Bacteria employ diverse toxins as molecular weapons used to inhibit growth of bacterial competitors or to
infect eukaryotes. Many toxin genes remain hidden in bacterial genomes and their elucidation can lead to
an improved understanding of microbial ecology Furthermore, these toxins can promote development of many
applications such as diagnosis and treatment of infectious diseases, vaccine development, biological control of
plant diseases, and development of new cell biology tools based on the cellular targets of these toxins.
We study two functionally-related bacterial secretion systems that are used to translocate toxins into
neighboring cells: The Type VI Secretion System (T6SS) and the Extracellular Contractile Injection System (eCIS).
These toxin delivery systems are important for microbial interaction with various organisms in diverse ecosystems,
and they can be re-programmed to function against pests and pathogens.
T6SS is a nano-weapon employed by ~25% of Gram-negative bacteria to inhibit either competing bacteria or eukaryotic cells. A membrane-bound ‘launching device’ protein complex contracts and fires a tube with a sharp tip into the target cell or the extracellular medium. Toxic effector proteins are translocated through the tube or are bound to the spike and are released inside the target cell where they exert their toxicity. These toxins degrade cellular components such as the cell wall, cell membrane or nucleic acids. We develop computational methods to predict T6SS effectors in large set of bacterial genomes, and experimentally validate our predictions in the lab.
The bacterial and archaeal eCIS system is encoded in thousands of genomes.
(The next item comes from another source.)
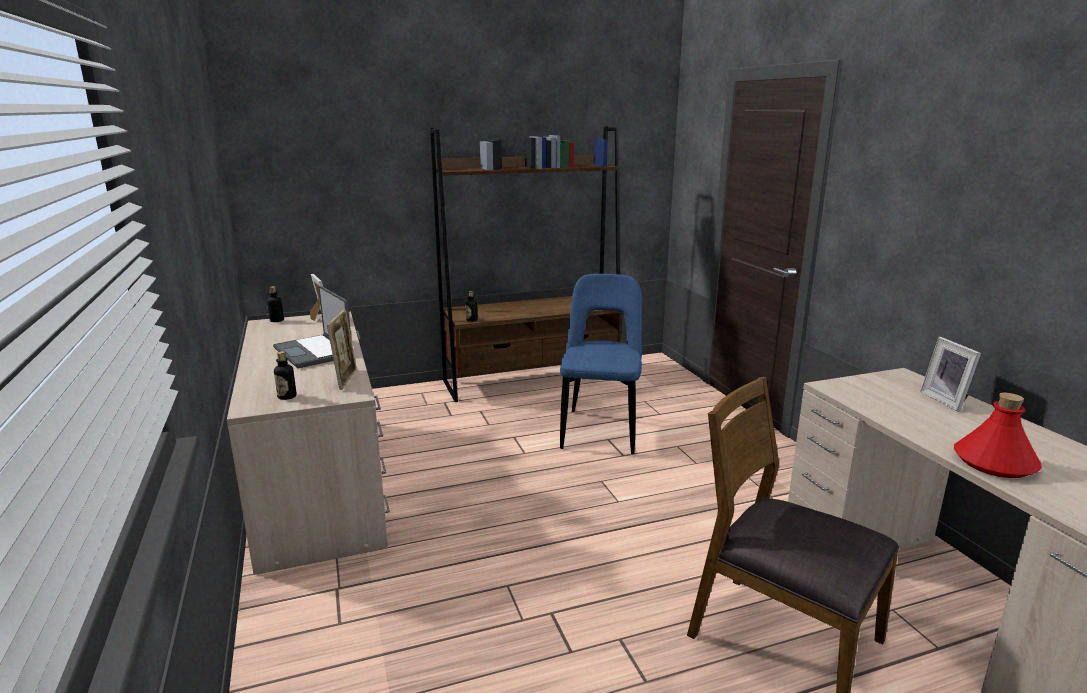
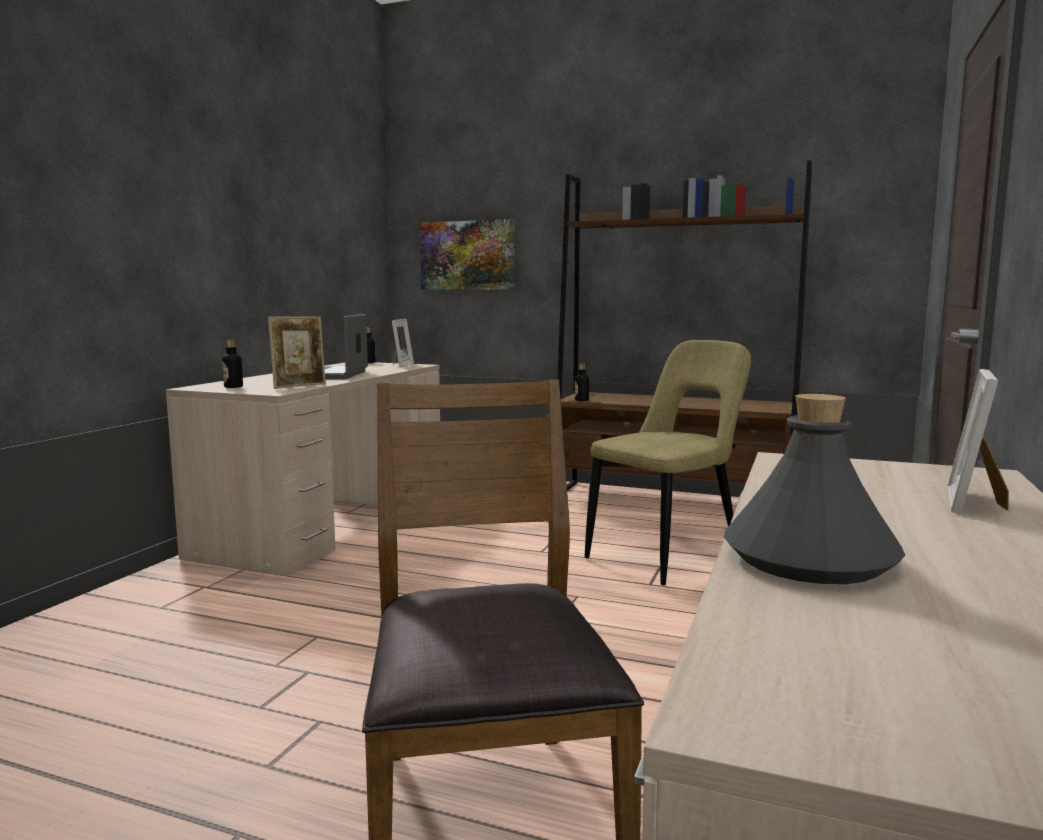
camera: 40 degrees right, 10 degrees down
blue chair [560,274,642,454] -> beige chair [584,340,751,585]
red bottle [954,393,1042,478] -> grey bottle [724,394,905,584]
none -> picture [420,219,515,290]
It is a compact cell-free version of the T6SS that resembles a contractile phage tail (a headless phage). eCIS particles are likely released to the medium when the eCIS-encoding bacterial cell is lysed. The particle attaches to and translocate toxins into the target cell. Unlike the extensively studied T6SS, very little is known about eCIS. The few experimentally studied eCISs mostly interact with invertebrates and confer insecticidal activity or induction of host development. We are interested in elucidating the biological function and regulation of the mysterious eCIS in different microbes, with a focus on eCIS of plant-associated bacteria.
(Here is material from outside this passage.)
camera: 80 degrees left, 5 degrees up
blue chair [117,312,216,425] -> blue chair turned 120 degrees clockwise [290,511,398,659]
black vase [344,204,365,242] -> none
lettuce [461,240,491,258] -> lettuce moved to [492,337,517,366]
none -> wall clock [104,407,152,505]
In recent years there is a growing interest in the plant microbiome as a means to gain a more efficient and sustainable agriculture by increasing plant productivity, protecting against plant diseases, and reducing usage of fertilizers and pesticides. We now have good understanding of plant microbiome composition (“who is there?”) but a comprehensive understanding of the plant microbiome gene function lags far behind. The microbiome genes constitute a 'second genome' to the plant that confer various features, including biotic stress (plant diseases), nutrient provision, plant hormone modulation that affect plant defense and plant growth, and direct pathogen control. The molecular mechanisms underlying plant-microbe interactions are poorly understood and are crucial so we can harness the plant microbiome to increase crop yields. We study the function of plant-associated bacterial genes by combining computational and molecular microbiology and plant biology.